═══ Exercise text ═══
I frankly think Megrahi was guilty. The narrative supporting his conviction is far more plausible than the suggested alternatives, and Megrahi's behavior and the behavior of Libya's government after the conviction indicate a consciousness of guilt. I don't know whether the bombing happened the way the prosecutors argued, but that isn't the question. The question is whether he was responsible. And on that matter, I am persuaded.
In your Gut?
posted by fullerine at 3:00 AM on May 21, 2012 [1 favorite]


In my gut as well as my head.
posted by Joe in Australia at 4:06 AM on May 21, 2012


scrbd link to Private Eye Special Report: Lockerbie - The Flight From Justice.
posted by adamvasco at 4:14 AM on May 21, 2012


Wow, did anyone on here who is hating on Magrahi actually bother to watch any of the docs I posted? Or read any of the articles posted by others?

All the people here saying "Burn in hell Magrahi" and similar, I take it you know more about the case than the Scottisch Criminal Cases Review Commisiion then, as they publishes a massive report that investigated every aspect of it.

Also, in the Maltese Double Cross film, the head of Security at BA states "I have seen the passenger and loading manifests for the Air Malta flight, there were no unnaccompanied bags on that plane" and so does the PI who was hired by Pan Am to investigate it.

If there was no unnaccompanied bag on the Air Malta Flight it would have been immpossible for Magrahi to have done it. This is the crux of the matter - the stuff that happened in Malta.

Watch the docs, read my previous post. Seriously, you have been sold a lemon by the American government and you have swallowed it whole.
posted by marienbad at 4:22 AM on May 21, 2012 [3 favorites]


Some of mefi's more acidic members like lemons.
posted by adamvasco at 4:49 AM on May 21, 2012


"Humanitarian Grounds" = This guy is debilitated, no danger to anyone, and why should our tax dollars foot his medical bills? Send him off to die.

Miss. Gov. Haley Barbour, (R) is an avowed practitioner of this fiscally sound tactic.
posted by Renoroc at 7:34 AM on May 21, 2012


All the people here saying "Burn in hell Magrahi" and similar, I take it you know more about the case than the Scottisch Criminal Cases Review Commisiion then, as they publishes a massive report that investigated every aspect of it.

Quoted for truth. An independent, government commission with no connection to any of the political needs that drove any part of this concluded that the case should be reopened because there were serious indicators that there was a miscarriage of justice.

The dead giveaway would have been the trial was held in Belgium on a US Military base. Why?
posted by Ironmouth at 8:04 AM on May 21, 2012 [1 favorite]


Well, technically, it was actually a former U.S. military base (in the Netherlands), and that was agreed between Gadaffi and Westminster...

The more interesting fact around the Camp Zeist trial is that the guy who came up with it was Robert Black QC [Chair in Scots Law at Edinburgh]. He was born, raised, and educated in Lockerbie (and nearby Dumfries). He was also pushing for the appeal:
In an interview with The Scotsman on 1 November 2005 Professor Black said Megrahi's conviction was "the most disgraceful miscarriage of justice in Scotland for 100 years." He vowed to continue his fight to have the case brought back to the appeal courts. "I have written about this and nobody is interested," Black said. "Every lawyer who has ... read the judgment says 'this is nonsense'. It is nonsense. It really distresses me; I won't let it go."
Now, sometimes people do pull a Pauling in their area of expertise, but it should definitely provide pause for thought. Especially, as if he isn't guilty then those who were got away with it; aided and abetted in part by those who pushed the verdict through with dodgy evidence and testimony. It may be that he was guilty, but method matters, not just results.
═══
__Actions to take__
[A] Answer these questions using the Lockerbie discussion.
(i) Which two people are said to state that there were no unaccompanied bags on the Air Malta flight?
(ii) In what country was the former U.S. military base where the trial was held?
(iii) On what date did Professor Black give an interview to The Scotsman?
[B] Quote the Lockerbie discussion word for word, starting at "Watch the docs, read" and ending at "members like lemons.".
[C] Give every distinct username that appears in a "posted by" line of the Lockerbie discussion.
═══ Source data ═══
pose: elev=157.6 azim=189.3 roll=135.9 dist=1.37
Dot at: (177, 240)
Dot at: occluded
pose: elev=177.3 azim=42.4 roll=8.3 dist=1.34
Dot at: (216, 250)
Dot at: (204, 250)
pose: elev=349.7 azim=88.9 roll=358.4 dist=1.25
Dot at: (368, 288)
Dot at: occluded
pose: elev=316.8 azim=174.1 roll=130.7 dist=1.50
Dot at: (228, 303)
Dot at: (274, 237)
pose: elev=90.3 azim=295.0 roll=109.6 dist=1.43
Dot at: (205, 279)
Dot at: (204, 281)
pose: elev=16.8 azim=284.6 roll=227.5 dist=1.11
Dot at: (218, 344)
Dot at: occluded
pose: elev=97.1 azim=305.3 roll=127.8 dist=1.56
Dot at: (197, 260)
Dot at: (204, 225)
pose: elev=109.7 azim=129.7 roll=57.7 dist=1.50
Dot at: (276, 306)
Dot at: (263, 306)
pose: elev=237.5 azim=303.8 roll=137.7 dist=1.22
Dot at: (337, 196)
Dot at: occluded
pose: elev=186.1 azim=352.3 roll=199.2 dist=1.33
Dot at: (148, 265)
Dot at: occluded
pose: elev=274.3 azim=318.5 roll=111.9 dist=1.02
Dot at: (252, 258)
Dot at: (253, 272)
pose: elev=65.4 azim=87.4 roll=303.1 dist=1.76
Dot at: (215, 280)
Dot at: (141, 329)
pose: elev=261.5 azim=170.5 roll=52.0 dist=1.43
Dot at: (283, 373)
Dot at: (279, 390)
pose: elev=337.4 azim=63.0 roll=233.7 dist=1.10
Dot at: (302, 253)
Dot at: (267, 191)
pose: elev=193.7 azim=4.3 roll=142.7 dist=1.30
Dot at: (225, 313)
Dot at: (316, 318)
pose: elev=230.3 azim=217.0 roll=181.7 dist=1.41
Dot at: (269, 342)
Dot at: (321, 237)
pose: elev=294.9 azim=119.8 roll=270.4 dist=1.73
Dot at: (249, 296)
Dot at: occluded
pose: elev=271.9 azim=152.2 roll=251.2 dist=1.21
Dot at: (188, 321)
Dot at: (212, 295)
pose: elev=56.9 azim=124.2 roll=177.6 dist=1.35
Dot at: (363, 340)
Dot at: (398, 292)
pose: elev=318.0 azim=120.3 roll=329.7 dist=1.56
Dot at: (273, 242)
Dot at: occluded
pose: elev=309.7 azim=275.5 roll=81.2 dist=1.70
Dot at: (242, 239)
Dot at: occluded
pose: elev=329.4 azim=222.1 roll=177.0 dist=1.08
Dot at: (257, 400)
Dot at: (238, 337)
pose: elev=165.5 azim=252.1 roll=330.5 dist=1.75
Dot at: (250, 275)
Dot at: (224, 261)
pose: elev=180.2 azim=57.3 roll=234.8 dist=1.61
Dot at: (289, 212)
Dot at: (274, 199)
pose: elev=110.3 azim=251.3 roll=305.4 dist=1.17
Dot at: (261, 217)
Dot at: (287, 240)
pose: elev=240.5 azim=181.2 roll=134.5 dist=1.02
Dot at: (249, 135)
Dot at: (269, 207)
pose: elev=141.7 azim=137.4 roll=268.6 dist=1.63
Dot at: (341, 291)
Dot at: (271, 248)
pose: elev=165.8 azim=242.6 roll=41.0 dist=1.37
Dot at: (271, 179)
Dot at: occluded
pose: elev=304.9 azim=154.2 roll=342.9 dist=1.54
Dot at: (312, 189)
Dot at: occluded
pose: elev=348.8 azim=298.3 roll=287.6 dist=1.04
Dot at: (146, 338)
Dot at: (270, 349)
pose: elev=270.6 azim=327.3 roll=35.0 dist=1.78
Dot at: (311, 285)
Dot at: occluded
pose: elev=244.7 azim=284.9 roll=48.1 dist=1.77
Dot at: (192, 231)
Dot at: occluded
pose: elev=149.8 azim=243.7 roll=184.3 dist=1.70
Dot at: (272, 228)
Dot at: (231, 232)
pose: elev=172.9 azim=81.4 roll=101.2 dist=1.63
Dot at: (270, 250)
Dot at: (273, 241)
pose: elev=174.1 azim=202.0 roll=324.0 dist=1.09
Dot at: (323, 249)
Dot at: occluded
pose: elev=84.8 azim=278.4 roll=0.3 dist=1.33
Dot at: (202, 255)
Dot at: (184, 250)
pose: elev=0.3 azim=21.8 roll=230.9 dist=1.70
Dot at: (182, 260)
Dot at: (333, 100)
═══
__Answers for each item__
[A]
(i) The head of Security at BA and the PI who was hired by Pan Am to investigate it.
(ii) The Netherlands.
(iii) 1 November 2005.

[B]
Watch the docs, read my previous post. Seriously, you have been sold a lemon by the American government and you have swallowed it whole.
posted by marienbad at 4:22 AM on May 21, 2012 [3 favorites]


Some of mefi's more acidic members like lemons.

[C]
fullerine
Joe in Australia
adamvasco
marienbad
Renoroc
Ironmouth